# One and done for my Son



## Carpn (Apr 5, 2004)

My son and I hunted last evening for the first time of the year . I've had a couple ok bucks on camera that seemed killable if we had the right wind . Yesterday was the first chance we got and at 730 my 12 yr old son killed his biggest buck to date . 
I remember how I was at that age . And he makes way better decisions , and is a much better shot at game than I was at 12 yrs old .


----------



## DLarrick (May 31, 2011)

Congrats to your son. That's a great buck 

Sent from my Pixel 2 using Tapatalk


----------



## ya13ya03 (Sep 21, 2010)

Congrats on a great buck.


----------



## Kenlow1 (Jul 14, 2012)

Kai is a chip off the old block! Nice buck for sure. Get out the checkbook for the taxidermist!


----------



## G-Patt (Sep 3, 2013)

Wow! Congrats!


----------



## Muddy (May 7, 2017)

Nicely done. Congrats to both of you.


----------



## BuckeyeFishin07 (Apr 10, 2017)

Great shot on a great buck! If you are going to be one and done then that is the way to do it! Congrats to your son, and nice job dad!


----------



## Just Ducky (Jul 14, 2004)

That's FANTASTIC!


----------



## Ron Y (Dec 2, 2020)

Good job, nice buck. What county did you get him ?


----------



## Carpn (Apr 5, 2004)

Ron Y said:


> Good job, nice buck. What county did you get him ?


Wayne


----------



## island troller (Nov 14, 2007)

That's awesome Jake. Some good everlasting memories for you both there.


----------



## Shed Hunter 365 (Dec 3, 2007)

Great shot and great buck


----------



## FlyFishRich (Feb 3, 2016)

Congratulations to you and your son. I have killed most of my deer in Wayne county, mostly by Wooster and West Salem area.....Rich


----------



## Carpn (Apr 5, 2004)

Thanks everyone . Was definitely a hunt to remember . I bought a new truck last January and he got to put the first Turkey in it this spring and the first buck in it this fall . 
We just got done snacking on some fried inner loins . Dang is fresh deer awesome .


----------



## bobk (Apr 30, 2004)

Congratulations to him on a really nice buck.


----------



## Carpn (Apr 5, 2004)

Cleaned up the skull last evening. Soits all ready to hang in his bedroom.


----------



## Junebug2320 (Apr 23, 2010)

Looks great! What was your process to “clean it up??”

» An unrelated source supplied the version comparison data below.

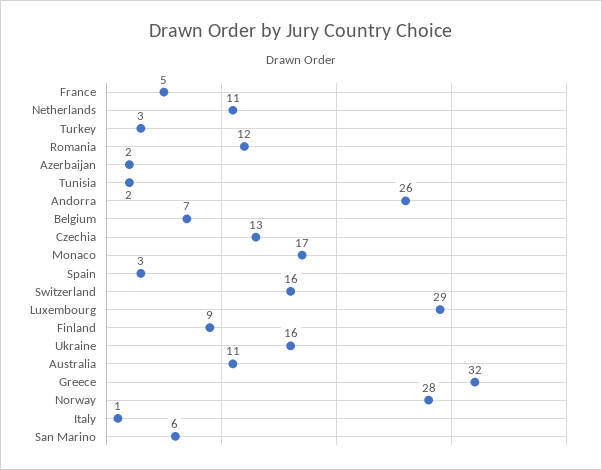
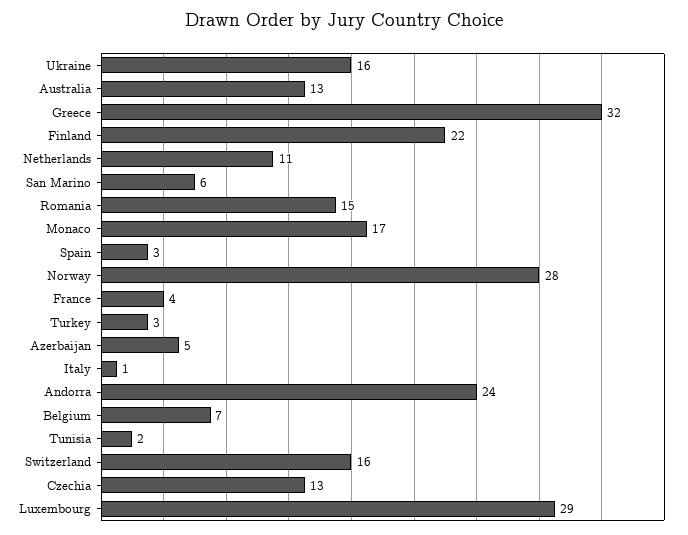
France: 5 -> 4
Romania: 12 -> 15
Azerbaijan: 2 -> 5
Andorra: 26 -> 24
Finland: 9 -> 22
Australia: 11 -> 13

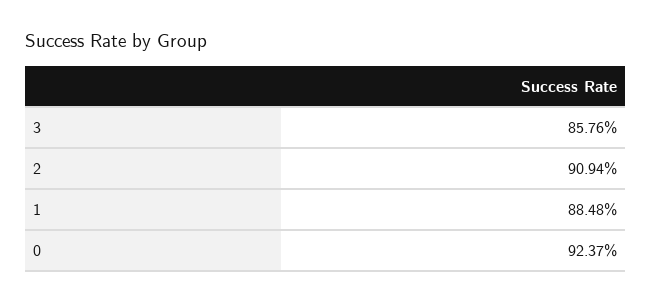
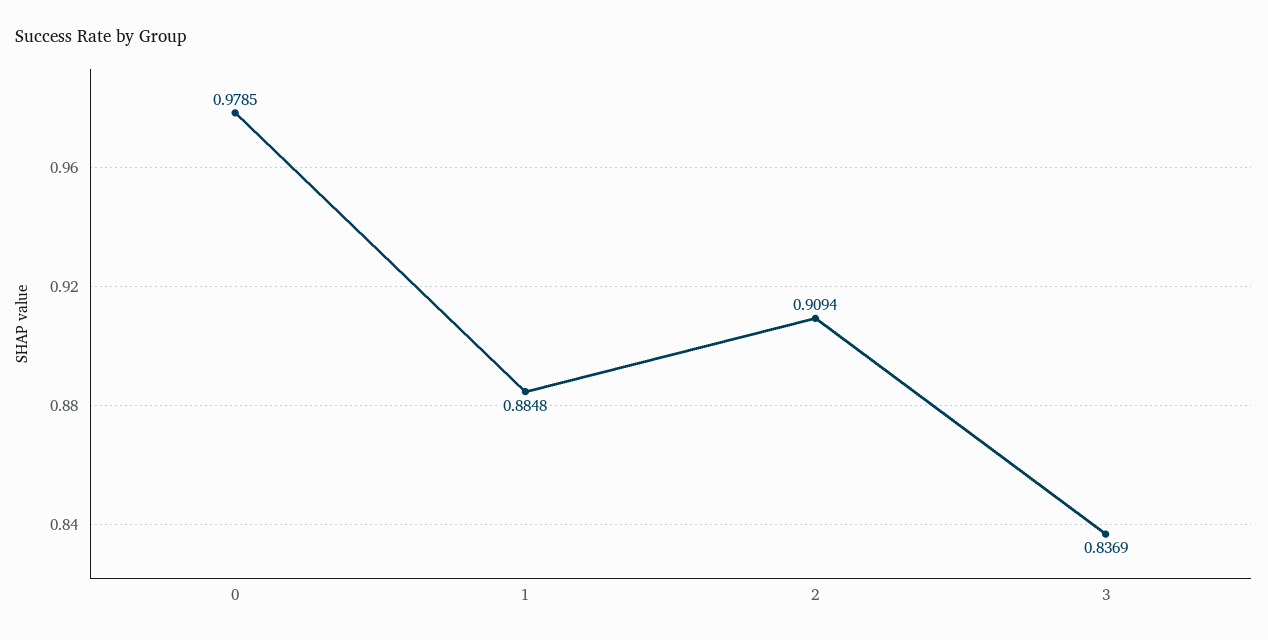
3: 0.8576 -> 0.8369
0: 0.9237 -> 0.9785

Sent from my iPhone using Tapatalk


----------



## Carpn (Apr 5, 2004)

Removed the hide . Simmered it in water and baking soda about 90 minutes . I do this on my turkey fryer burner in a old canning pot . It loosens stuff up the I power washed it . It takes awhile to get all the nooks and crannies but it does a good job . Make sure abd get the sinus cavity and brain cavity good . 
Wear old clothes . You'll get dirty . Lol 😅

Sprayed it with lightly with pereroxide while it was still damp .

Left it in garage to dry


----------



## Bprice1031 (Mar 13, 2016)

Carpn said:


> Cleaned up the skull last evening. Soits all ready to hang in his bedroom.
> View attachment 476756
> View attachment 476757





Carpn said:


> Removed the hide . Simmered it in water and baking soda about 90 minutes . I do this on my turkey fryer burner in a old canning pot . It loosens stuff up the I power washed it . It takes awhile to get all the nooks and crannies but it does a good job . Make sure abd get the sinus cavity and brain cavity good .
> Wear old clothes . You'll get dirty . Lol 😅
> 
> Sprayed it with lightly with pereroxide while it was still damp .
> ...



That is a fine job. You should be proud of that.


----------



## capt.scott (Jun 27, 2007)

Congratulations


----------



## Deadeyedeek (Feb 12, 2014)

he will allways remember that buck!


----------



## ranger487 (Apr 5, 2005)

Thats is so great congrats to you guys


----------



## Homey (Apr 20, 2004)

Congrats!

Sent from my SM-A505U using Tapatalk


----------